* Exercise
Please retype the data in full and exactly; the pictures are not part of the copy.

^^^^^^^^

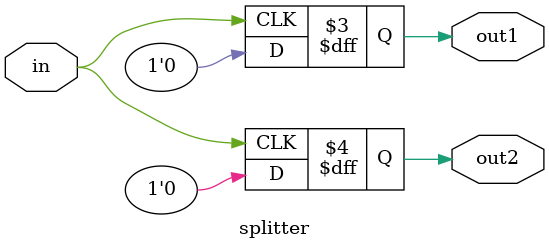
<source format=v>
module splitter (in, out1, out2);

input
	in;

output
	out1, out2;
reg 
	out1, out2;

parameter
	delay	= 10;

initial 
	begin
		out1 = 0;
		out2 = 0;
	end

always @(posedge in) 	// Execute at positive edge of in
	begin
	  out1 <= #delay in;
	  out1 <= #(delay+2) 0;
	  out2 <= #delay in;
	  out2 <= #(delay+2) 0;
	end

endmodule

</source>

^^^^^^^^

* Reply
<source format=v>
module splitter (in, out1, out2);

input
	in;

output
	out1, out2;
reg 
	out1, out2;

parameter
	delay	= 10;

initial 
	begin
		out1 = 0;
		out2 = 0;
	end

always @(posedge in) 	// Execute at positive edge of in
	begin
	  out1 <= #delay in;
	  out1 <= #(delay+2) 0;
	  out2 <= #delay in;
	  out2 <= #(delay+2) 0;
	end

endmodule

</source>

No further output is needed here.